Yup - I am 67 and I was so young that I barely remember them on our trips to/from the coast, but I do remember them. I think I remember some from my teens (?) at the mills in the Lyons/Mill City area, but I think they mostly went out of use in the early 70s or before.
 
Lmao. I thought this was a pacific northwest forum. Ya'll must be a bunch of cubicle dwellers. Sorry, I worked in the woods my whole life, my paycheck still comes from natural resource extraction. Go check out Hancock timber resources group, they own vast acreage of timberland in eastern Oregon, Washington, Idaho and Montana,. Go drive through their lands, then drive through blm or forest service land, one is being managed for timber production, the others are a fire waiting to happen.
 
Lmao.
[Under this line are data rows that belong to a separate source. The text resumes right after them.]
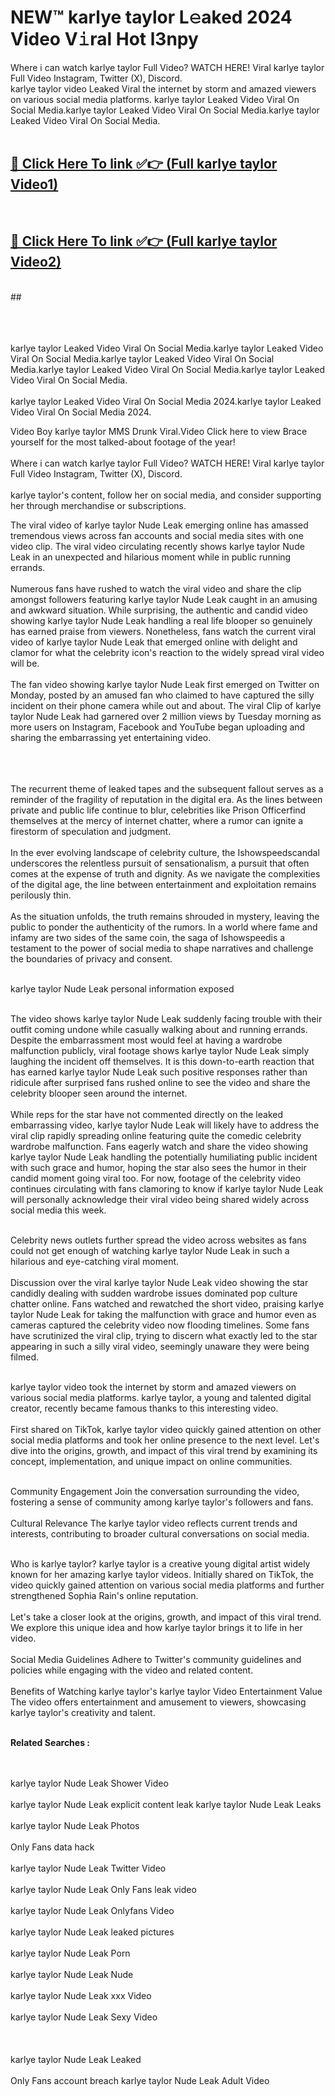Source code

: 
# NEW™ karlye taylor L𝚎aked 2024 Video V𝚒ral Hot l3npy

Where i can watch karlye taylor Full Video? WATCH HERE! Viral karlye taylor Full Video Instagram, Twitter (X), Discord. <br>
karlye taylor video Leaked Viral the internet by storm and amazed viewers on various social media platforms. karlye taylor Leaked Video Viral On Social Media.karlye taylor Leaked Video Viral On Social Media.karlye taylor Leaked Video Viral On Social Media.<br>
 <br>

##  <a href="https://clipsfans.site?title=karlye_taylor&ref=git">🔴 Click Here To link ✅👉 (Full karlye taylor Video1) </a><br>
  <br>

##  <a href="https://clipsfans.site?title=karlye_taylor&ref=git">🔴 Click Here To link ✅👉 (Full karlye taylor Video2)</a><br>
  <br>
  ##


  <br>

  <br>

<br><br>
karlye taylor Leaked Video Viral On Social Media.karlye taylor Leaked Video Viral On Social Media.karlye taylor Leaked Video Viral On Social Media.karlye taylor Leaked Video Viral On Social Media.karlye taylor Leaked Video Viral On Social Media.
<br><br>
karlye taylor Leaked Video Viral On Social Media 2024.karlye taylor Leaked Video Viral On Social Media 2024.


Video Boy karlye taylor MMS Drunk Viral.Video Click here to view Brace yourself for the most talked-about footage of the year!
<br><br>
Where i can watch karlye taylor Full Video? WATCH HERE! Viral karlye taylor Full Video Instagram, Twitter (X), Discord.
<br><br>
karlye taylor's content, follow her on social media, and consider supporting her through merchandise or subscriptions.


The viral video of karlye taylor Nude Leak emerging online has amassed tremendous views across fan accounts and social media sites with one video clip. The viral video circulating recently shows karlye taylor Nude Leak in an unexpected and hilarious moment while in public running errands.
<br><br>
Numerous fans have rushed to watch the viral video and share the clip amongst followers featuring karlye taylor Nude Leak caught in an amusing and awkward situation. While surprising, the authentic and candid video showing karlye taylor Nude Leak handling a real life blooper so genuinely has earned praise from viewers. Nonetheless, fans watch the current viral video of karlye taylor Nude Leak that emerged online with delight and clamor for what the celebrity icon's reaction to the widely spread viral video will be.
<br><br>
The fan video showing karlye taylor Nude Leak first emerged on Twitter on Monday, posted by an amused fan who claimed to have captured the silly incident on their phone camera while out and about. The viral Clip of karlye taylor Nude Leak had garnered over 2 million views by Tuesday morning as more users on Instagram, Facebook and YouTube began uploading and sharing the embarrassing yet entertaining video.
<br><br>


<br><br>
The recurrent theme of leaked tapes and the subsequent fallout serves as a reminder of the fragility of reputation in the digital era. As the lines between private and public life continue to blur, celebrities like Prison Officerfind themselves at the mercy of internet chatter, where a rumor can ignite a firestorm of speculation and judgment.
<br><br>
In the ever evolving landscape of celebrity culture, the Ishowspeedscandal underscores the relentless pursuit of sensationalism, a pursuit that often comes at the expense of truth and dignity. As we navigate the complexities of the digital age, the line between entertainment and exploitation remains perilously thin.
<br><br>
As the situation unfolds, the truth remains shrouded in mystery, leaving the public to ponder the authenticity of the rumors. In a world where fame and infamy are two sides of the same coin, the saga of Ishowspeedis a testament to the power of social media to shape narratives and challenge the boundaries of privacy and consent.
<br><br>





karlye taylor Nude Leak personal information exposed
<br><br>



The video shows karlye taylor Nude Leak suddenly facing trouble with their outfit coming undone while casually walking about and running errands. Despite the embarrassment most would feel at having a wardrobe malfunction publicly, viral footage shows karlye taylor Nude Leak simply laughing the incident off themselves. It is this down-to-earth reaction that has earned karlye taylor Nude Leak such positive responses rather than ridicule after surprised fans rushed online to see the video and share the celebrity blooper seen around the internet.
<br><br>
While reps for the star have not commented directly on the leaked embarrassing video, karlye taylor Nude Leak will likely have to address the viral clip rapidly spreading online featuring quite the comedic celebrity wardrobe malfunction. Fans eagerly watch and share the video showing karlye taylor Nude Leak handling the potentially humiliating public incident with such grace and humor, hoping the star also sees the humor in their candid moment going viral too. For now, footage of the celebrity video continues circulating with fans clamoring to know if karlye taylor Nude Leak will personally acknowledge their viral video being shared widely across social media this week.
<br><br>

Celebrity news outlets further spread the video across websites as fans could not get enough of watching karlye taylor Nude Leak in such a hilarious and eye-catching viral moment.
<br><br>
Discussion over the viral karlye taylor Nude Leak video showing the star candidly dealing with sudden wardrobe issues dominated pop culture chatter online. Fans watched and rewatched the short video, praising karlye taylor Nude Leak for taking the malfunction with grace and humor even as cameras captured the celebrity video now flooding timelines. Some fans have scrutinized the viral clip, trying to discern what exactly led to the star appearing in such a silly viral video, seemingly unaware they were being filmed.
<br><br>


karlye taylor video took the internet by storm and amazed viewers on various social media platforms. karlye taylor, a young and talented digital creator, recently became famous thanks to this interesting video.
<br><br>
First shared on TikTok, karlye taylor video quickly gained attention on other social media platforms and took her online presence to the next level. Let's dive into the origins, growth, and impact of this viral trend by examining its concept, implementation, and unique impact on online communities.
<br><br>

Community Engagement Join the conversation surrounding the video, fostering a sense of community among karlye taylor's followers and fans.
<br><br>
Cultural Relevance The karlye taylor video reflects current trends and interests, contributing to broader cultural conversations on social media.
<br><br>




Who is karlye taylor? karlye taylor is a creative young digital artist widely known for her amazing karlye taylor videos. Initially shared on TikTok, the video quickly gained attention on various social media platforms and further strengthened Sophia Rain's online reputation.
<br><br>
Let's take a closer look at the origins, growth, and impact of this viral trend. We explore this unique idea and how karlye taylor brings it to life in her video.
<br><br>
Social Media Guidelines Adhere to Twitter's community guidelines and policies while engaging with the video and related content.
<br><br>
Benefits of Watching karlye taylor's karlye taylor Video Entertainment Value The video offers entertainment and amusement to viewers, showcasing karlye taylor's creativity and talent.
<br><br>




<strong>Related Searches :</strong>

<br><br>
karlye taylor Nude Leak Shower Video
<br><br>
karlye taylor Nude Leak explicit content leak
karlye taylor Nude Leak Leaks
<br><br>
karlye taylor Nude Leak Photos
<br><br>
Only Fans data hack
<br><br>
karlye taylor Nude Leak Twitter Video
<br><br>
karlye taylor Nude Leak Only Fans leak video
<br><br>
karlye taylor Nude Leak Onlyfans Video
<br><br>
karlye taylor Nude Leak leaked pictures
<br><br>
karlye taylor Nude Leak Porn
<br><br>
karlye taylor Nude Leak Nude
<br><br>
karlye taylor Nude Leak xxx Video
<br><br>
karlye taylor Nude Leak Sexy Video
<br><br>
<br><br>
karlye taylor Nude Leak Leaked
<br><br>
Only Fans account breach
karlye taylor Nude Leak Adult Video
<br><br>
I thought this was a pacific northwest forum. Ya'll must be a bunch of cubicle dwellers. Sorry, I worked in the woods my whole life, my paycheck still comes from natural resource extraction. Go check out Hancock timber resources group, they own vast acreage of timberland in eastern Oregon, Washington, Idaho and Montana,. Go drive through their lands, then drive through blm or forest service land, one is being managed for timber production, the others are a fire waiting to happen.
In case you didn't glean it from my posts, I am a timberland owner.